======== Records to use

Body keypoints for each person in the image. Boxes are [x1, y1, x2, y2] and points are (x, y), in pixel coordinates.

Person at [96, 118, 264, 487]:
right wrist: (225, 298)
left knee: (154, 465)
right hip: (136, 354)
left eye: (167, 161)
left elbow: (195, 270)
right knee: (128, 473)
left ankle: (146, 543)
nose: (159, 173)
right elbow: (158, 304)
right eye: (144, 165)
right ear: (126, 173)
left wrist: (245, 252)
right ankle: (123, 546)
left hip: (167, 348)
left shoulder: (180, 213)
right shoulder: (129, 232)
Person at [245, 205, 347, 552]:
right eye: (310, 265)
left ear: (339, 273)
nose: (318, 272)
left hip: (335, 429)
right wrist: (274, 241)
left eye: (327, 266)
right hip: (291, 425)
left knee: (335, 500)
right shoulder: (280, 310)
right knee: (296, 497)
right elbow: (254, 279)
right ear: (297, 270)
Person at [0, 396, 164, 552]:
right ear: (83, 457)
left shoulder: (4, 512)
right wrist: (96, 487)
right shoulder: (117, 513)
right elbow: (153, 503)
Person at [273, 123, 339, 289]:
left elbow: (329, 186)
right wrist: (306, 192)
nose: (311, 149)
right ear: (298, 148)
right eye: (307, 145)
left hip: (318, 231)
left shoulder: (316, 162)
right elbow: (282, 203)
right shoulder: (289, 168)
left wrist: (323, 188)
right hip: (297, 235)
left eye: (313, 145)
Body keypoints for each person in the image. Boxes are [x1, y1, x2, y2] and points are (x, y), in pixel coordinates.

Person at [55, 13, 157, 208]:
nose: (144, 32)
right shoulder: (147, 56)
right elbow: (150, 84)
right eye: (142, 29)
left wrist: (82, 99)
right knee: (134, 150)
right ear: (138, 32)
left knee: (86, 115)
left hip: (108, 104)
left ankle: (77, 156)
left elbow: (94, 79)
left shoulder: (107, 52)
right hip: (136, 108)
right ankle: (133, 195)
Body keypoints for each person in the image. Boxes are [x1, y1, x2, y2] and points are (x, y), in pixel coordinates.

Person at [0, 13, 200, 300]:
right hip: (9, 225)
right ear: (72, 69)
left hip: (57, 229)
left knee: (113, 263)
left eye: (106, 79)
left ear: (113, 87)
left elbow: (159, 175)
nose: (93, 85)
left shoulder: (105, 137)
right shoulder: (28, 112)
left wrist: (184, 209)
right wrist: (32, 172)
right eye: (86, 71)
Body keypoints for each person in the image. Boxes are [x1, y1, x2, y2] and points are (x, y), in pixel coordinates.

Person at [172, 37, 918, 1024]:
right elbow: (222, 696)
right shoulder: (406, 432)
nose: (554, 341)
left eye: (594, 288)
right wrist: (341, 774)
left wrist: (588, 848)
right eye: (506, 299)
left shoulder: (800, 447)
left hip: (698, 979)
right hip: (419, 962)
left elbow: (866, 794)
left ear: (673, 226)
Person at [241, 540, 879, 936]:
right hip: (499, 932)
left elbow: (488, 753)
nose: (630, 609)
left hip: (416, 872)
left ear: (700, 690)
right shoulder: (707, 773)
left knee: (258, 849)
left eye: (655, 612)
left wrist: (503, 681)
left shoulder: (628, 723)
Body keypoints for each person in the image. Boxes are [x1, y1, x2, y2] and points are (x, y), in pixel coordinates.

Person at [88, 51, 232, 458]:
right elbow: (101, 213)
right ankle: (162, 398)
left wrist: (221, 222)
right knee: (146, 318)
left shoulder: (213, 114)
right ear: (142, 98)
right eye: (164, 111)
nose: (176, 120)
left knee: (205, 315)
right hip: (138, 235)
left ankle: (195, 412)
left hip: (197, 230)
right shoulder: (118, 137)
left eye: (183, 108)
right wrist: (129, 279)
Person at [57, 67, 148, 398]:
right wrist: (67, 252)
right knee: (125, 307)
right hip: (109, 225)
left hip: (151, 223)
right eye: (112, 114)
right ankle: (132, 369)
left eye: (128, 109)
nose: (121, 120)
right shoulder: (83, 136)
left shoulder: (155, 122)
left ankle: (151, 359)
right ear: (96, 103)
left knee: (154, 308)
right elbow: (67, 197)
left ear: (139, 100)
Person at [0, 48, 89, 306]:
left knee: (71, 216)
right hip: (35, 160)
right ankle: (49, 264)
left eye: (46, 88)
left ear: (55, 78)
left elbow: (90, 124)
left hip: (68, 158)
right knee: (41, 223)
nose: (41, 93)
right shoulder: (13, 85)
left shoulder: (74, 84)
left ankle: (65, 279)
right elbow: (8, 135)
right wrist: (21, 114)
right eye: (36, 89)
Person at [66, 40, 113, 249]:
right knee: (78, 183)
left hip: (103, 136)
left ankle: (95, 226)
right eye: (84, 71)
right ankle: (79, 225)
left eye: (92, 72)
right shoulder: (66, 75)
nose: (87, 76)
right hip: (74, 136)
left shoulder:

================

# [To do]
Copy out the lines above exactly, beginning at the one that contains "right wrist: (274, 241)" and ending at the one that contains "right wrist: (96, 487)".

# [Reply to the task]
right wrist: (274, 241)
left eye: (327, 266)
right hip: (291, 425)
left knee: (335, 500)
right shoulder: (280, 310)
right knee: (296, 497)
right elbow: (254, 279)
right ear: (297, 270)
Person at [0, 396, 164, 552]:
right ear: (83, 457)
left shoulder: (4, 512)
right wrist: (96, 487)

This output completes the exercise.